Several speakers also criticized a proposed requirement which would mandate two periods of rest between midnight and 6 a.m., during a 34-hour restart.
“The two consecutive nights of midnight to 6 a.m. is problematic for many drivers,” Osiecki said. “It will affect Monday morning deliveries and it will affect the amount of traffic during the daytime. . . . There is some freight that will shift from nighttime to daytime.”
Several drivers said the new requirements would not only reduce their earnings, but would also in some cases mean they couldn’t spend most of the weekend with their families.
“I get home mostly on the weekends,” said Michael Stout, a driver with Covenant Transport. But he said the new rule would “affect the quality of my home life.”
“It would force me to take my days off during the week, and there’s other drivers that are in the same situation who wouldn’t get the quality home time they need with their families,” Stout said.
Todd Spencer, executive vice president of the Owner Operator Independent Drivers Association, said a survey of his group showed that “the overwhelming majority” are opposed to the new requirements that reduce driving hours.
“Many respondents commented on how dramatic changes could be justified when compared with the safety data of the trucking industry,” Spencer said. “Over-the-road trucks have never been safer.”
Bob Petrancosta, vice president of safety for Con-way Freight, told the FMCSA panel, which included agency Administrator Anne Ferro, that there is no rule that more greatly affects truck drivers, motor carriers and their customers than the hours rule.
“Our concern is that the proposed changes to this rule will negatively impact our drivers, the environment, and the economy, but not provide proven safety benefits,” Petrancosta said.
He said the proposed rule would not only force major adjustments to the company’s network and infrastructure, it would also dump more trucks on the nation’s highways and “disrupt the movement of freight between major freight corridors.”
Harry Haney, a Kraft Foods Inc. executive speaking on behalf of the 400-member National Private Truck Council, said he is concerned that the proposed HOS revision could actually hurt safety by “moving more of the driving that currently occurs during the evening into daylight hours where congestion is worse.”
“We are also concerned that it could harm business efficiency and hence the fledgling economic recovery,” Haney said.
But Henry Jasny, general counsel of Advocates for Highway and Auto Safety, said that while the rule is not a “panacea,” it moves “in the right direction.”

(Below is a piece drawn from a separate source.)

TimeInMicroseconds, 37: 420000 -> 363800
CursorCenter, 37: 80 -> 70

“The purpose of the hours-of-service rule is to improve safety by reducing driver fatigue, without having an adverse affect on driver health,” said Jasny, also speaking for Public Citizen, the Truck Safety Coalition and the Teamsters.

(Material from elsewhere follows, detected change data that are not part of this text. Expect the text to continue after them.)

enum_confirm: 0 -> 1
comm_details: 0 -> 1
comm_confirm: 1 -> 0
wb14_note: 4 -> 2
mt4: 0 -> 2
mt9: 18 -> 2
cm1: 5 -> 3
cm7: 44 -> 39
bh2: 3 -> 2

“The proposed changes will make highways safer, and reduce truck driver fatigue by limiting the excessively long hours driven by some drivers, but not by all drivers,” Jasny said.
Although the trucking industry has boasted that its safety record has been steadily improving, Jasny said that automobile safety actually has improved at a faster rate. In related developments last week, an analysis of the hours rule made public by ATA found that the agency “wildly overstated the proposal’s benefits” and that it would cost the trucking industry money, rather than saving money, as claimed.
The economic review for ATA by consulting firm Edgeworth Economics found that FMCSA used questionable logic, inadequate and “sloppy math” in attempting to justify its proposed changes to the hours-of-service rule, ATA said.
The study stated that while FMCSA claimed its proposal would produce as much as $380 million in annual benefits, it would actually cost about $320 million a year — a $700 million miscalculation.
Also last week, FMCSA announced it is extending the period for public comment on the proposed rule to March 4 from Feb. 28.